Au Kenya a lieu une révolte des coureurs de fond

On le sait, les coureurs de fond, de demi-fond, de marathon sont une sorte de trésor national au Kenya, comme en Éthiopie voisine. Pas plus tard qu'il y a quelques jours, deux Kényans ont remporté le Marathon de New York.

le kényan mutai remporte à nouveau le marathon de new york
le kényan mutai remporte à nouveau le marathon de new york © reuters

Or, rien ne va plus entre les coureurs kényans et leur fédération. Pour une raison bien simple : les officiels kényans ont trop « mangé ». Je vous rassure : « manger » en swahili, ça veut aussi dire « être corrompu ». On le comprend tout de suite, d'ailleurs.

Que s'est-il passé ? Il y a quelques mois, un grand groupe de chaussures de sport a signé avec la fédération kényane un contrat de plusieurs millions de dollars. Or, en vérifiant la destination de cet argent, les coureurs se sont rendus compte qu'il manquait 700 000 dollars.

La presse s'est mise sur l'affaire et accuse aujourd'hui le vice-président de la fédération, David Okeyo, d'avoir volé l'argent à son profit. Du coup, les plus célèbres coureurs au monde se sont mis en grève : il faut imaginer des champions olympiques et mondiaux bloquant les accès de la Fédération en plein Nairobi, la capitale, avec évidemment les dizaines de journalistes qui les interviewent. Et ce, nuit et jour, depuis lundi.

Ces champions sont-il des privilégiés ? Oui et non : bien sûr qu'en courant et en remportant des courses, ils gagnent infiniment plus que le commun des Kényans. Mais les centaines, voire les milliers de jeunes coureurs qui rêvent d'en arriver là, doivent, eux, payer leurs équipement et courent, à leurs frais.

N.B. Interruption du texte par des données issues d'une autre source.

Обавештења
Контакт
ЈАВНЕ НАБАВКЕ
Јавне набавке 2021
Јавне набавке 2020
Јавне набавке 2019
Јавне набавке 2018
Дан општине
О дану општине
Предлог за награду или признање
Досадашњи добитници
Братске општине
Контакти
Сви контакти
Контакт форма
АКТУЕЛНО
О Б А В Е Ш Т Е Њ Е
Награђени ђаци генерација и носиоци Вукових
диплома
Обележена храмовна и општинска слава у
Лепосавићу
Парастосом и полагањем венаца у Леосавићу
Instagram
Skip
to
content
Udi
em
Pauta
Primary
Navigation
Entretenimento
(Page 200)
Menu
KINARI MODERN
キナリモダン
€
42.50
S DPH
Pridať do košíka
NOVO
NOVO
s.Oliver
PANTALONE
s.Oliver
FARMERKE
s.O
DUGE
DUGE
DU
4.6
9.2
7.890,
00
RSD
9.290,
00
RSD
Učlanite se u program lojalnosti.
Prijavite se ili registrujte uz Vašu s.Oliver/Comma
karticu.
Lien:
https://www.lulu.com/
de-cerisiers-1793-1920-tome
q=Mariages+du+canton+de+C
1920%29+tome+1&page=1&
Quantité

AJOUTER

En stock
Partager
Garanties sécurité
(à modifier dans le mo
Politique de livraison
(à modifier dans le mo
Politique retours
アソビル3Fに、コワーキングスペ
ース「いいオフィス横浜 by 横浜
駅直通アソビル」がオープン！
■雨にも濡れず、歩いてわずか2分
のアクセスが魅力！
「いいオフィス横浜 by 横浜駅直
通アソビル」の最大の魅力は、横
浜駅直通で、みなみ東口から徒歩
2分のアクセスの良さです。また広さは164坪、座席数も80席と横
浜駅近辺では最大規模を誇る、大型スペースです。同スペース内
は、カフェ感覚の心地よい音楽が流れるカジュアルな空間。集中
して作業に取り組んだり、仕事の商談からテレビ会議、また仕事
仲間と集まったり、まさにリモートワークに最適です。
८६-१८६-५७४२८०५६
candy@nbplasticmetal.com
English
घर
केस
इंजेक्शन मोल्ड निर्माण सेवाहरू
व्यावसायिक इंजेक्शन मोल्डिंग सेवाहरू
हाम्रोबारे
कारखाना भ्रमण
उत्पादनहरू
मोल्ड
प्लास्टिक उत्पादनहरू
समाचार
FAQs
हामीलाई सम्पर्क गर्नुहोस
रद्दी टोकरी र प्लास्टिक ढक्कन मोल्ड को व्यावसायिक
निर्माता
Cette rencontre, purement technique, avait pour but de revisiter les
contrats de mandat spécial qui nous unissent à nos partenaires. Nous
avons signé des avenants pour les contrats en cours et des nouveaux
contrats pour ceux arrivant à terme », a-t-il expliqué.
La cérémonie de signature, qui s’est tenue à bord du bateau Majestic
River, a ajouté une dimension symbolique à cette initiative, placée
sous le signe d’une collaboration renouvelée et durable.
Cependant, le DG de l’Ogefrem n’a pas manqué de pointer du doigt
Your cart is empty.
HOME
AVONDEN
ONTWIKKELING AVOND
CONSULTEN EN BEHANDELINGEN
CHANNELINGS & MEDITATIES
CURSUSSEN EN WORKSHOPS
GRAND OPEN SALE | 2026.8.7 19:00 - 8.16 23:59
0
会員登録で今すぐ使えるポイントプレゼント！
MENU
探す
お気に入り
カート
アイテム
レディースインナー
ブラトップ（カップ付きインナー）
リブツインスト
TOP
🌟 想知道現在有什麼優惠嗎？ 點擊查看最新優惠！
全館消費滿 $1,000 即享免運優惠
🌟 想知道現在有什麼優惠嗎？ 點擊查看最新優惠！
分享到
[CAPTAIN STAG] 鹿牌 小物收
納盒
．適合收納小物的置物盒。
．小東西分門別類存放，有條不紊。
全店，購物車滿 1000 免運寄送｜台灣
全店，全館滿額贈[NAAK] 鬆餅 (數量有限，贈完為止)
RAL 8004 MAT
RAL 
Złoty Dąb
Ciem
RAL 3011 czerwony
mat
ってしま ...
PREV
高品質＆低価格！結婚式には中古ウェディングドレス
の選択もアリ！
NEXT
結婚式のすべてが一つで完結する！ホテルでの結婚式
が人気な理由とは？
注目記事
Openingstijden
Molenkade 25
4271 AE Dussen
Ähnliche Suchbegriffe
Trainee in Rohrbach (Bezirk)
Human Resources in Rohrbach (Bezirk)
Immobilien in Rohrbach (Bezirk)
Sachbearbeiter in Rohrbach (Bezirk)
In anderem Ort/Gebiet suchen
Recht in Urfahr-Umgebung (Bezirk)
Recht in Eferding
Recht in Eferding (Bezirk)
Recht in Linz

Même les plus « riches » vivent uniquement de leurs primes, sans aide particulière de la Fédération qui fournit à peine quelques entraîneurs. C'était d'ailleurs pour mieux prendre en charge les coureurs que ce contrat multi-millionnaire avait été signé.

L'entreprise américaine a commencé à donner des signes d'agacement. Elle ne veux surtout pas être associée à ce type de comportement : la corruption pure et simple de ses partenaires, c'est mauvais pour les affaires.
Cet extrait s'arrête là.